Спасибо за ответ. А что есть основание? Объясните пожалуйста.


----------



## artur akhmadiev (2 Июн 2015)

Zenano писал:


> По самой теме (если говорить о вопросе, заданном ТС).
> Пока это уравнение с многими неизвестными. Сложно оценивать, не зная многого.  Да, смещение оси - хорошо, но Ваши проблемы не отсюда. Варианты навскидку (что может быть причиной):
> 1. Плохой поролон или лайка
> 2. Косяки сборки (не Васильева, ни в коем случае) (сборщик должен учитывать, что пряма дека всегда пускает больше за счет более длинного рычага, и это компенсировать). Попросту компрессия не сведена должным образом.
> 3. Проблемы с основанием. Судя из Вашего описания, вначале было хорошо, потом (достаточно быстро) - хуже. С поролоном должно быть ровно наоборот. Чем дальше, тем компрессия лучше. Вполне возможно, плохо закреплено основание, и его подрывает. Или (что бывает довольно часто) - маленькая трещина в стенке, на которую монтируется основание основных рядов.

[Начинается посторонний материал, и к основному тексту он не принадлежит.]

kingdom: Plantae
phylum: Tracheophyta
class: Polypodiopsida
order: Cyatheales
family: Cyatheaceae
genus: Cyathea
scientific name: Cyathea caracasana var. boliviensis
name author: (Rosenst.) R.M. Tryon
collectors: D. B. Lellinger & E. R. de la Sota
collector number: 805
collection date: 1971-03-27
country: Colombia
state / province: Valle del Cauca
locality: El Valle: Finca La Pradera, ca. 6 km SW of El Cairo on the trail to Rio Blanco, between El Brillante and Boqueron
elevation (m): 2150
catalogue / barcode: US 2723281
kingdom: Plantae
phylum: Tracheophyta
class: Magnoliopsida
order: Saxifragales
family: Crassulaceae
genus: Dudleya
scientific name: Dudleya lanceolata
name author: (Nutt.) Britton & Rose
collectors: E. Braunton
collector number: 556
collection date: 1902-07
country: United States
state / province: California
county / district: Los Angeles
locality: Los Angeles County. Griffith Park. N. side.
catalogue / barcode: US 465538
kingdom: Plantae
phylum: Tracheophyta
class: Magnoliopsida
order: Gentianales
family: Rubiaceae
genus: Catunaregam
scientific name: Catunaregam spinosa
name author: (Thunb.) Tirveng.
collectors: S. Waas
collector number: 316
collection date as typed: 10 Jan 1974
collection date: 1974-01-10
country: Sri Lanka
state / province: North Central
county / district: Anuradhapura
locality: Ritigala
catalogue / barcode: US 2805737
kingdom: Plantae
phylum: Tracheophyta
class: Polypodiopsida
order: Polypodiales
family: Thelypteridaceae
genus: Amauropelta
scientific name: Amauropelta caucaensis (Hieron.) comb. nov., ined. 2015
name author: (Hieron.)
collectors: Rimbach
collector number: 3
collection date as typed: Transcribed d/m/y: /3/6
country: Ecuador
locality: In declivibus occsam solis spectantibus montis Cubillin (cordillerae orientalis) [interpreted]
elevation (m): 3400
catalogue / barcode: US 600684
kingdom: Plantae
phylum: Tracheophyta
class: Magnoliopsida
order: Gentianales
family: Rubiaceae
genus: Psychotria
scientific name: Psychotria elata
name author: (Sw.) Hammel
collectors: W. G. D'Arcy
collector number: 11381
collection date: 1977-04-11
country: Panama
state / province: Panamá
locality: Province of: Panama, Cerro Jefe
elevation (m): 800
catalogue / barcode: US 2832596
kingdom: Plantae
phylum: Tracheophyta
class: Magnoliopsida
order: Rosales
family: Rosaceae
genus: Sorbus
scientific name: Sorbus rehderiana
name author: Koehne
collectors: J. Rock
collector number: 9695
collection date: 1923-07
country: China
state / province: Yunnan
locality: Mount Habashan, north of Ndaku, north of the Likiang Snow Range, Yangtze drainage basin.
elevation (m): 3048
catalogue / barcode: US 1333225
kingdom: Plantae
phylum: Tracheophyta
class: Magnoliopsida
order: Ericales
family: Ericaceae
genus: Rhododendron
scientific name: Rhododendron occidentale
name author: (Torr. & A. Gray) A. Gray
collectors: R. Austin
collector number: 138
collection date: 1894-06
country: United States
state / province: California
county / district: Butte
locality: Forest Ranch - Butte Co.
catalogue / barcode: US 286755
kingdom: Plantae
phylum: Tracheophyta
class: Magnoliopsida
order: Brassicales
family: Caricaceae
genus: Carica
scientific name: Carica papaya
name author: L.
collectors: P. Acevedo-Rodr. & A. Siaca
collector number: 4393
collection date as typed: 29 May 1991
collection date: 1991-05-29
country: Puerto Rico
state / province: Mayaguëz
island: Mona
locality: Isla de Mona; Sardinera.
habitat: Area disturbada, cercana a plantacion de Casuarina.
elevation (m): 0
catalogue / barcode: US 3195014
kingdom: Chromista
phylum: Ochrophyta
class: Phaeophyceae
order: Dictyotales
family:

Спасибо за ответ. А что есть основание? Объясните пожалуйста.


----------



## Zenano (2 Июн 2015)

основание со стойками


----------



## artur akhmadiev (3 Июн 2015)

Всем спасибо.
Решили что временами буду регулировать. Ось смещать нестал. Вдруг еще проблем лишних заработаю. Да и работа не малых денег стоит.


----------



## Zenano (3 Июн 2015)

artur akhmadiev писал:


> Всем спасибо.
> Решили что временами буду регулировать.


 Это ненормально и  очень странно. И указывает на проблемы в механике. Лучше их устранить


----------